Both Viega and Zdziarski.are security experts and authors of books by O’Reilly and other publishers. Viega used the bully pulpit for an entreaty against the “full disclosure” philosophy, a fundamental article in the open source catechism. Zdziarski, who had not consulted with Viega beforehand, endorsed full disclosure whole-heartedly and with a doggedly pragmatic intent. The context for Zdziarski’s approach is the Apple iPhone, which has security vulnerabilities that, in his experience, Apple doesn’t fix until they’re made embarrassingly public.
Today Zdziarski sent me a long and frightening article from the National Journal about the threat of cyberwar. Although the basic premises in the article have been circulating for years, many of the details were new to me. And despite the focus of the title on China, the article makes it clear that governments as well as individuals (the “cyber-militia”) are engaging in disruptive behavior around the world. In fact, the article cites worries about what may be happening in the NSA.
It seems to me that the National Journal article provides more fodder for Viega than Zdziarski. Veiga insisted that the black hats planning DDOS attacks and identity theft aren’t as smart as they are commonly made out to be. They couldn’t create as much havoc if they had to rely only on the vulnerabilities they found themselves. They are helped immeasurably, he said, by the revelations of vulnerabilities in major software products by people with no malicious intent. The worldwide database of known vulnerabilities is swelled by individuals trying to show off their technical chops, and by companies in the security business trying to demonstrate the indispensibility of their products.

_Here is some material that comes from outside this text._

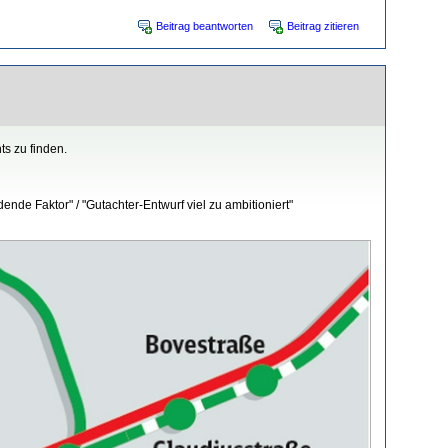
Beitrag beantworten
Beitrag zitieren
s zu finden.
nde Faktor" / "Gutachter-Entwurf viel zu ambitioniert"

So long as software vendors are slow to fix bugs, full disclosure has to be an option, a kind of last resort, and I think Viega allowed for this. Open source projects have to promote a sense of responsibility among contributors to be discreet in reporting bugs with security implications. Perhaps it doesn’t matter much anyway–because most people keep using unpatched versions of software long after fixes come out.